» **RECORDS PROVIDED**
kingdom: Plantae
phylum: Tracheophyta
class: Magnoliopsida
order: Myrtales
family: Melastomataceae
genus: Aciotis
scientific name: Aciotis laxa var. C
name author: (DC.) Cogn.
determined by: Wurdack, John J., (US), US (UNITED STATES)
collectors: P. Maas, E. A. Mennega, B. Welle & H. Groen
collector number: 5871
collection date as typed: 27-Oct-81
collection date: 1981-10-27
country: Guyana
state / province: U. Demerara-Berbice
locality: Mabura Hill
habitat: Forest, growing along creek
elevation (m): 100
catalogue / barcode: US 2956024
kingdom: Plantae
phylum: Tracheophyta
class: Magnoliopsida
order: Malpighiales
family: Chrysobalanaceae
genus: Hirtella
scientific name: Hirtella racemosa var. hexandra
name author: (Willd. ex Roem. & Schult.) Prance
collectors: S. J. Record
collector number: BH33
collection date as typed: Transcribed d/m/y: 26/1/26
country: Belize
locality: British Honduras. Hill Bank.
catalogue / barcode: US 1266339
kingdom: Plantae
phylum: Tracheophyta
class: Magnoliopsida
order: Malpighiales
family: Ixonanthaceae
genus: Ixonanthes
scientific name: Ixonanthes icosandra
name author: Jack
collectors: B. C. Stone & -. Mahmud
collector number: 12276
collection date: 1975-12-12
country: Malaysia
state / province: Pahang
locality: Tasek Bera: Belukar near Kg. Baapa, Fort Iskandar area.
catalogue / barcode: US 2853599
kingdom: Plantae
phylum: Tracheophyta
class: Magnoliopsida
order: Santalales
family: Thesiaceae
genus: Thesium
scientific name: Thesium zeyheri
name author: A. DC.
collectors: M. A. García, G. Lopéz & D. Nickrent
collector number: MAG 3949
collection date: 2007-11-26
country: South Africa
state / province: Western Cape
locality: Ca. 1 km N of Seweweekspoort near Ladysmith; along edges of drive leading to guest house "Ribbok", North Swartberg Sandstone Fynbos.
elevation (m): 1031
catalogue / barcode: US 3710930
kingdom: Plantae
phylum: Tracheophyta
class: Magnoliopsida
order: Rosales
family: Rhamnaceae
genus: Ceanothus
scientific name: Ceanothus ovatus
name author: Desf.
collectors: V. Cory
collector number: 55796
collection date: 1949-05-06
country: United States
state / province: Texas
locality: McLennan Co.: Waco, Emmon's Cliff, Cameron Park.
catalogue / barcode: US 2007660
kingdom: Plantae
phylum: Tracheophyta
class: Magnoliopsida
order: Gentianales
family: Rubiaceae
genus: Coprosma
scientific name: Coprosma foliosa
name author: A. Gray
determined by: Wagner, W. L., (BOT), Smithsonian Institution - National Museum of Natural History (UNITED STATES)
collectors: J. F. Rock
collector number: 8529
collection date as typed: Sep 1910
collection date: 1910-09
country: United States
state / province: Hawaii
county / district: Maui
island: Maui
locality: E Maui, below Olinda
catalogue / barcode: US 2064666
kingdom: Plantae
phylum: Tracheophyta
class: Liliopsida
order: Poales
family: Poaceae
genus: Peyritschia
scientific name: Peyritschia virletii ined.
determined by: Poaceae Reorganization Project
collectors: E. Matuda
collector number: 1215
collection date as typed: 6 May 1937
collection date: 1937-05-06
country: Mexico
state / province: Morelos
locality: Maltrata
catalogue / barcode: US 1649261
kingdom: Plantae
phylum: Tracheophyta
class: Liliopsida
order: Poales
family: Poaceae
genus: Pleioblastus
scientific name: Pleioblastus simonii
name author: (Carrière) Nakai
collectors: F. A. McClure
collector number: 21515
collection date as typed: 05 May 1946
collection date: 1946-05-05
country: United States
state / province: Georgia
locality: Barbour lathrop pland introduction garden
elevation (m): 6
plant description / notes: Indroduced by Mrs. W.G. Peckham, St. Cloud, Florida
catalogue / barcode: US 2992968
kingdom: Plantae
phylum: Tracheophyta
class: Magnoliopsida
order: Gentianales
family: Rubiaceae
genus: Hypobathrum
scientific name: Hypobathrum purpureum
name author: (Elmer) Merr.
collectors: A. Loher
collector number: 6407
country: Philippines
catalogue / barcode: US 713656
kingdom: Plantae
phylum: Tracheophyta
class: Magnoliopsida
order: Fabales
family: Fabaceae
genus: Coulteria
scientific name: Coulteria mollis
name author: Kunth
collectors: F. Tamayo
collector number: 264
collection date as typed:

» **PROBLEM DESCRIPTION**
Report every line in the rows above that contains the string "collectors".

» **EXERCISE RESPONSE**
collectors: P. Maas, E. A. Mennega, B. Welle & H. Groen
collectors: S. J. Record
collectors: B. C. Stone & -. Mahmud
collectors: M. A. García, G. Lopéz & D. Nickrent
collectors: V. Cory
collectors: J. F. Rock
collectors: E. Matuda
collectors: F. A. McClure
collectors: A. Loher
collectors: F. Tamayo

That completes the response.